* Text provided:
▬▬▬▬▬▬

On January 15, 1890, Deodoro da Fonseca was acclaimed by some troops and supporters as "Generalíssimo Comandante das Forças de Terra e Mar". However, there is no known official decree, law, or military act issued by the Brazilian federal government or the Ministry of War (currently the Ministry of Defense) that formally granted Fonseca a military rank higher than Marshal or Admiral, which remain the highest military rank in Brazil. The Brazilian Armed Forces do not recognize a six-star general rank in any of their branches.

Although the term "Generalíssimo" has occasionally appeared in cultural or civic commemorations, such uses are symbolic or honorific. The rank does not appear in official legislation that defines the structure and hierarchy of the Armed Forces of Brazil.

▬▬▬▬▬▬

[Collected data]

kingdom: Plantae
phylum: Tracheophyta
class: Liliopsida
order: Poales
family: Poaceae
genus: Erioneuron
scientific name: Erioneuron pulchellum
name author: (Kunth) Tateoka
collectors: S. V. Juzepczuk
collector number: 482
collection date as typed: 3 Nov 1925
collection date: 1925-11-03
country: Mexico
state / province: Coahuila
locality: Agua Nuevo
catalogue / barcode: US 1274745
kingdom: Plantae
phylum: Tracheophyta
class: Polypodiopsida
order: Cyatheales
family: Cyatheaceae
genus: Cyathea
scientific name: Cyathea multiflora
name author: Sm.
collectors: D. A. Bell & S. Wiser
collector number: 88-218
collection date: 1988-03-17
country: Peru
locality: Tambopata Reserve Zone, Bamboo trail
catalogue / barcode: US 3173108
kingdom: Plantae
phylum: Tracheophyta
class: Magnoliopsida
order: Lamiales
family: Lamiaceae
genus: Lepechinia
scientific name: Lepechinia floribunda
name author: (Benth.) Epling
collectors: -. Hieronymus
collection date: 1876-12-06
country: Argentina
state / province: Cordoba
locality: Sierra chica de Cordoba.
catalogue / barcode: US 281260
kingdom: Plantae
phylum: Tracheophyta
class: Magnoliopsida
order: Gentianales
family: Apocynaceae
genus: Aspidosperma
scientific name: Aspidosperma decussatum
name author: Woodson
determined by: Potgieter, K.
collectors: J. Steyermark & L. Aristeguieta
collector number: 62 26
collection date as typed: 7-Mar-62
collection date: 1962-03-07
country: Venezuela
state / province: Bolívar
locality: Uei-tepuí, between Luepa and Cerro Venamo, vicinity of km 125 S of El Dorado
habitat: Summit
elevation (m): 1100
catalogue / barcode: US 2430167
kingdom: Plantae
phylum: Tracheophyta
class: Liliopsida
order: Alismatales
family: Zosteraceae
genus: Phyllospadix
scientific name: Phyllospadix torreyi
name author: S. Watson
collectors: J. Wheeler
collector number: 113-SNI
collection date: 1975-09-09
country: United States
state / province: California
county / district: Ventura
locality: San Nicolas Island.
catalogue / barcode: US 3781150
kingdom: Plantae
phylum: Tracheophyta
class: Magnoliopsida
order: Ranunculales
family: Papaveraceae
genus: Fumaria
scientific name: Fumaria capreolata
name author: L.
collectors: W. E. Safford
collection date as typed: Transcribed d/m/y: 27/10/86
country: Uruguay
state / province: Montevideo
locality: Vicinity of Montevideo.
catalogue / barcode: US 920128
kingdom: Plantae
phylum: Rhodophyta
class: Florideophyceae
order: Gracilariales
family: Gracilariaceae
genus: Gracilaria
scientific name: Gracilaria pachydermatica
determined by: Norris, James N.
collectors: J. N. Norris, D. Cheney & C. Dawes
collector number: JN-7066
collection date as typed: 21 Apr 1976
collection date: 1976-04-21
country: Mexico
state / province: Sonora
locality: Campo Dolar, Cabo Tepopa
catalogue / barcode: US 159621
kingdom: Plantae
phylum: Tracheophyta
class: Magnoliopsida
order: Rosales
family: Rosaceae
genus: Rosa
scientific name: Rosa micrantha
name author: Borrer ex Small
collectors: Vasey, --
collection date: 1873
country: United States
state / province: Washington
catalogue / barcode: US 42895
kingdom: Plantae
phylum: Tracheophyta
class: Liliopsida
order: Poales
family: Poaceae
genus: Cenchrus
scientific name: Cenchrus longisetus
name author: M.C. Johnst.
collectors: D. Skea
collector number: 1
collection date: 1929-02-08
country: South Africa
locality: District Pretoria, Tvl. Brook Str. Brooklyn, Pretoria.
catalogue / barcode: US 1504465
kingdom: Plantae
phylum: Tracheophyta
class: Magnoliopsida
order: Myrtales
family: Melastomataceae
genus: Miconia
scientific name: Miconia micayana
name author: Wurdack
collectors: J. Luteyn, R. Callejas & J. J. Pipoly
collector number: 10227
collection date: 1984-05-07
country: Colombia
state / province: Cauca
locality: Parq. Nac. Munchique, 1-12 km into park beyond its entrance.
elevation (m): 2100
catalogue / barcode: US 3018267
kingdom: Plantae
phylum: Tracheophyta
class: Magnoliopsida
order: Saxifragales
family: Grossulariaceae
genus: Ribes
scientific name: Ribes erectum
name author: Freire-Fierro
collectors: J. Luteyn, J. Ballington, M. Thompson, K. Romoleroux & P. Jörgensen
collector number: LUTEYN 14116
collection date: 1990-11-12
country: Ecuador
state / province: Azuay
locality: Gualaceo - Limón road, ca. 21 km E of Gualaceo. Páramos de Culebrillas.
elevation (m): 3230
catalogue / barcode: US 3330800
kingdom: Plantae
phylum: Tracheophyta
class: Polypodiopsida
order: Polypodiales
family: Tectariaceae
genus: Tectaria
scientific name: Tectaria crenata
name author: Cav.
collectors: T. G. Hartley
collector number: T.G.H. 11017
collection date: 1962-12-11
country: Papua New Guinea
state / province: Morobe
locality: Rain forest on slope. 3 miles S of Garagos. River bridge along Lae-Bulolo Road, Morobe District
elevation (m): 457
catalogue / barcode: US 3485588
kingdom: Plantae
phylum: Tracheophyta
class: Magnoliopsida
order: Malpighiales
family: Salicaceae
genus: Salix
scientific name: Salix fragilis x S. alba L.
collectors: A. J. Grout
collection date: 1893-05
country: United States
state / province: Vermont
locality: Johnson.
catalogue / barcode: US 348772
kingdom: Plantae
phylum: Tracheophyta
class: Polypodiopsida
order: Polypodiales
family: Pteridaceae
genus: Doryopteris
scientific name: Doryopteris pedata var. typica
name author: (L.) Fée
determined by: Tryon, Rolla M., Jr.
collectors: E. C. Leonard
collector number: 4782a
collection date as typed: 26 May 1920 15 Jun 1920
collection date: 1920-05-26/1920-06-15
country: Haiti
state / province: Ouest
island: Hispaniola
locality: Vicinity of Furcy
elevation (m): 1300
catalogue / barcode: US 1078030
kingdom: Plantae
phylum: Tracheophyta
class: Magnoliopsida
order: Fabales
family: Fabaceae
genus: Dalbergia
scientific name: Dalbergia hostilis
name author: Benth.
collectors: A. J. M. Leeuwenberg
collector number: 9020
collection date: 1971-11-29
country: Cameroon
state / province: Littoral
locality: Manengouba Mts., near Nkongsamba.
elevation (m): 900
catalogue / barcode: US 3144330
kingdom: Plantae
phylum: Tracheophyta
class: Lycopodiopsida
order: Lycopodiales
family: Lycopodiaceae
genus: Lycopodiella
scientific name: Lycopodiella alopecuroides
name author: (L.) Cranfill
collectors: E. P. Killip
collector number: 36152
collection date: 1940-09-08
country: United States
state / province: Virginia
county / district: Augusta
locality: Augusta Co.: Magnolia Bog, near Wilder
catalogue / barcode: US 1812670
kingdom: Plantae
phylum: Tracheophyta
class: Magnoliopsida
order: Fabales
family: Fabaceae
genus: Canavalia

▬▬▬▬▬▬

* Required actions:
• A. In the passage about the Generalíssimo title, on what date was Deodoro da Fonseca acclaimed "Generalíssimo Comandante das Forças de Terra e Mar"?
• B. Carry on the passage about the Generalíssimo title, picking up right after its last sentence.

* Set of answers:
• A. January 15, 1890.

• B.
=== Generalíssima ===
A symbolic military title of "Generalíssima" (female form of Generalissimo) has also been officially given to Our Lady of the Conception Aparecida, the Patroness of Brazil. In 1967, during the 250th anniversary of the appearance of her image, president Artur da Costa e Silva formally conferred upon her the title "Generalíssima do Exército Brasileiro" in a civil-military ceremony held at Aparecida. The event featured participation by the Brazilian Army, the Ministry of Defense, and was marked by the presentation of the Pontifical Golden Rose by Cardinal Amleto Cicognani, on behalf of Pope Paul VI.

Official reports from the Military Ordinariate of Brazil and the Chamber of Deputies describe a Request for Solemn Session No. 2479/2023 as an act of renewing the title of "Generalíssima do Exército Brasileiro".